This knowledge may, however, be useful in other parts of the chain.
* Franchisors learn from local franchisees; deploy, test new learning in company-owned outlets b/f rolling it out across the chain
The diversified firm: Key issue
Internal costs of coordination when diversifying
Business ecosystem
- Many heterogeneous actors that are largely legally independent, but at the same time technologically and economically interdependent.
- Potentially many coordination, cooperation problems.
- Often coordinated by a central, big player through a platform, by standards and by rules of membership.
- Little vertical integration, often much diversification by the central player.

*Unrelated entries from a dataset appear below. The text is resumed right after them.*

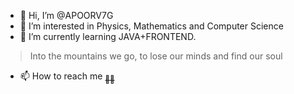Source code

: - 👋 Hi, I’m @APOORV7G
- 👀 I’m interested in Physics, Mathematics and Computer Science
- 🌱 I’m currently learning JAVA+FRONTEND.
<!---- 💞️ I’m looking to collaborate on --->
> Into the mountains we go, to lose our minds and find our soul
- 📫 How to reach me [<sub>👨‍🎓</sub>](https://apoorv7g.github.io/portfolio/)
<!---
APOORV7G/APOORV7G is a ✨ special ✨ repository because its `README.md` (this file) appears on your GitHub profile.
You can click the Preview link to take a look at your changes.
--->
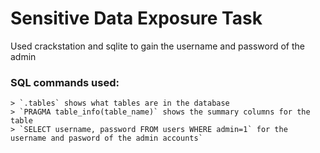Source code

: # Sensitive Data Exposure Task

Used crackstation and sqlite to gain the username and password of the admin

### SQL commands used:
    > `.tables` shows what tables are in the database
    > `PRAGMA table_info(table_name)` shows the summary columns for the table
    > `SELECT username, password FROM users WHERE admin=1` for the username and pasword of the admin accounts`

Background theory: Diversified firms
CF:
* Shares of diversified firms sell at a discount
ToF:
* Diversification can be value-increasing
* Firms tend to accumulate excess resources –> strong incentive to monetize these (zero opportunity costs) –> when market contracts and hybrids fail –> related diversification
* Not a managerial moral hazard, but superior knowledge on how to use resources
Multiproduct firms: Why do they exist?
Economies of scope
* But if transaction costs are low, market can handle such asset sharing
Excess, fungible resources
* Learning and routinization frees resources
* (e.g., managerial talent, improving coordination release work and machine time, etc.).
* Such excess resources may have no opportunity costs (i.e., they are idle).
* They may be ”fungible”, i.e., applicable to new, different uses.
* Strong incentive to deploy them to such uses, i.e., diversification growth through related diversification.
Market failure considerations (transaction costs)
* Excess resources deployed within firms, resulting in expansion (diversification), when market contracting is not feasible
* Causes of market failure:
* Excess specific physical capital: Hold-up risk.
* Excess specific human capital: Hold-up risk.
* Excess knowledge resources: Costly to articulate tacit knowledge & Arrow’s information paradox (difficult to trade knowledge)
* Excess financial capital (cash): Managers may have superior knowledge about the attractiveness of certain opportunities than stockholders/the financial market.
Synergies
But what about the hierarchy side of things? (cf. integration as the option of last resort).
Think of hierarchy failures
* Agency problems
* Coordination & cooperation problems
Disadvantage of related diversification
- More interdependencies
- E.g., share assets
- More complexity
- = More costly to manage
Managing the diversified firm
Diversification arises as a response to market failure … but risks shifting transaction costs into the boundary of the firm!
Sharing inputs Interdependencies between business lines Changing an activity creates ripple effects throughout the rest of the operation (more ”reciprocal interdependencies”, cf. Session 7)
Internal costs:
- Joint designing, scheduling and mutual adjustments.
- Setting transfer prices.
- Designing incentives for cooperation.
Handling interdependencies and costs requires ongoing communication/constant management effort.